Robert Ivanhoe

December 01, 2013 09:53PM

Robert Ivanhoe is co-chairman of the New York office of Greenberg Traurig, where he leads the law firm’s real estate practice. Ivanhoe has handled a slew of high-profile deals during his career, including MetLife’s 2006 sale of Stuyvesant Town to Tishman Speyer for $5.4 billion. Earlier this year, he represented the Chetrit Group in its $1.1 billion acquisition of the Sony Building at 550 Madison Avenue. Ivanhoe is a graduate of John Hopkins University and the American University Washington College of Law.

What’s your full name?

Robert Jay Ivanhoe.

When were you born?

April 29, 1953.

Where did you grow up?

Great Neck, NY.

What were you like as a kid?

I was very into sports. I was quite shy. I didn’t start to excel in school until I was in junior high school. I don’t think I was that interested.

What did your parents do?

My mother was a housewife. My father and uncle were in the aluminum extrusion and window manufacturing business … [making] windows and doors for high-rise apartment buildings.

Did you ever want to join the family business?

I always had it in the back of my mind. I was really the only son to go into it. My father called me when he and his partners were considering selling, when I was in college, and he asked me my feelings about taking it over one day. … [But] I was a sophomore in college and I wasn’t ready to make that commitment.

How did his decision to sell impact you?

That changed my direction. I thought I better start thinking about what I wanted to do with my career and my life.

Where do you live now?

In Greenwich. I’ve lived there for 24 years. It’s rather bucolic. I like that as a contrast to my everyday life [in the city]. I commute by train. I often do document review on the way home. It’s the longest stretch of uninterrupted time I get most days.

Do you have any other homes?

We have a home in Park City, Utah, which we’ve had for about five years. I took up skiing at the ripe old age of 47, which a lot of people thought was crazy. But I was in very good shape for someone my age.

You don’t keep a place in the city?

My daughter lives in the city. I’ve crashed at her place once in two years. Sometimes I crash on the couch in my office when things get really bad. It’s not a very comfortable couch.
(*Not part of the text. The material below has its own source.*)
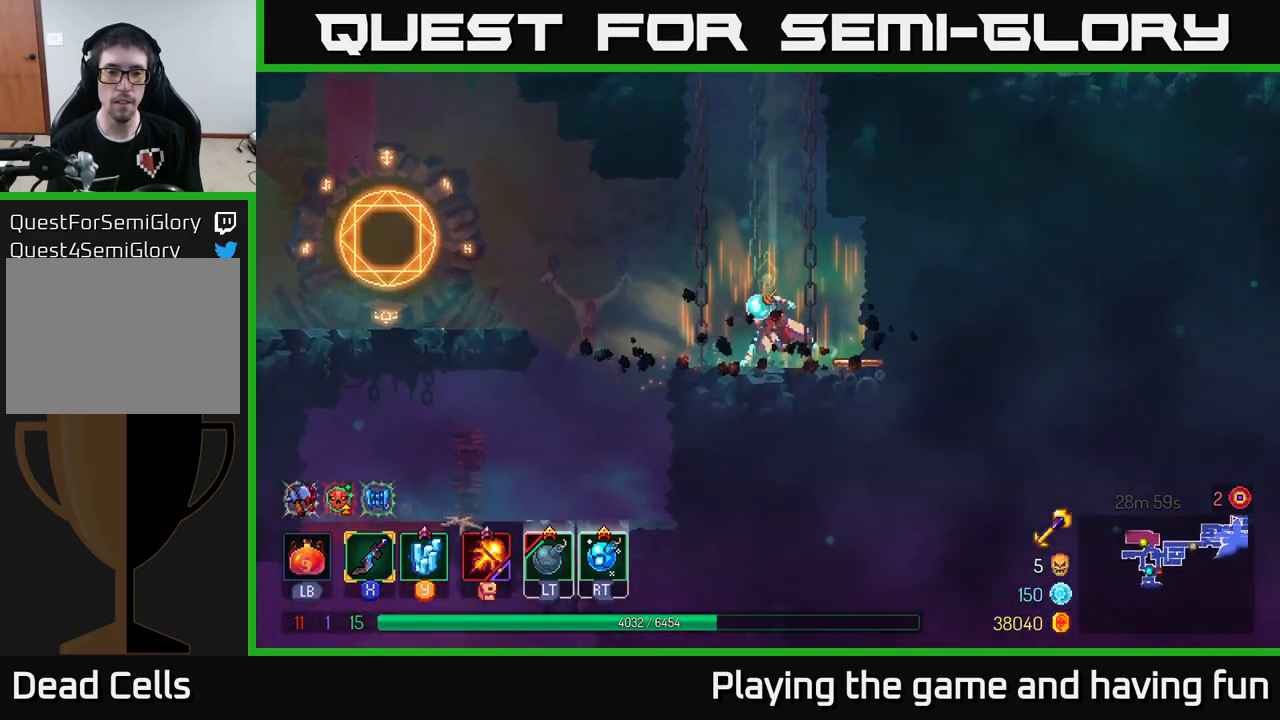
{"buttons": [], "left_stick": "left", "right_stick": "center", "events": [[17, "B", "down"], [117, "B", "up"]]}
A few months ago, we handled the [$250 million] sale of the Monterey for Related and I was here a few nights until 3 or 4 in the morning.

How long have you been married to your wife, Anne?

This month, it will be 30 years. We met on a blind date set up by my cousin. I don’t know that I’d ever been on any other blind dates.

How did you get started in real estate?

I worked two summers for [Glenwood Management’s now 98-year-old] Leonard Litwin as a renting agent. He was a big customer of my father’s, and has been an incredible mentor to me. He is one of the most incredible human beings I’ve known in my life.

What’s the best advice he ever gave you?

When I was graduating law school, I wanted to take a job in the federal government, in Washington, D.C., but he told me not to accept any offers until I went and met with him when I was home that Thanksgiving. He said to me, “I’ve known you your whole life and I see the potential that you have. While I admire and respect the fact that you want to go work for the government to do good in the world, it’s not well-suited to you.”

What did he advise you to do instead?

He said I should come work for his firm, or for the law firm he used. Then he set up an interview for me at the firm, Dreyer & Traub. I stayed there until the firm dissolved in 1995.

What was the first big case you worked on?

Donald Trump’s purchase of the site that became Trump Tower in 1978 or 1979.

You tried to invest with Bernie Madoff before he got busted. Why did he turn you down?

The investment I was going to make at that time would have been very small, and I was shut down very quickly. I was told he’s not going to take that kind of investment from a lawyer. Now, it seems obvious what that meant.

Will you finish your career at Greenberg Traurig?

I’ve been thinking about that a lot lately. I’m in good physical shape and I think I could do this a lot longer if I wanted to, but there are other things I’d like to do. I see myself traveling a lot more and maybe taking on more of an advisory [role] to certain clients, but not necessarily in a purely legal capacity.

What are your hobbies?

I play golf. My index is 6.8. It used to be a lot better. I was as low as a 2 at one point.

I read that you often play golf with Stephen Green of SL Green. Is he a good partner?

I’ve played with him many times. He used to be a championship squash player, but took up golf at about 50. He was a beginner when we got paired at a REBNY outing. I didn’t play that well, but he was so in awe of me because I was a single-digit golfer. He became kind of enthralled … and took to the game with tremendous determination.

How would you like to be remembered when you die?

As a man who was thoughtful, a good listener, and of high integrity in all aspects of life, as well as a good husband, father and friend.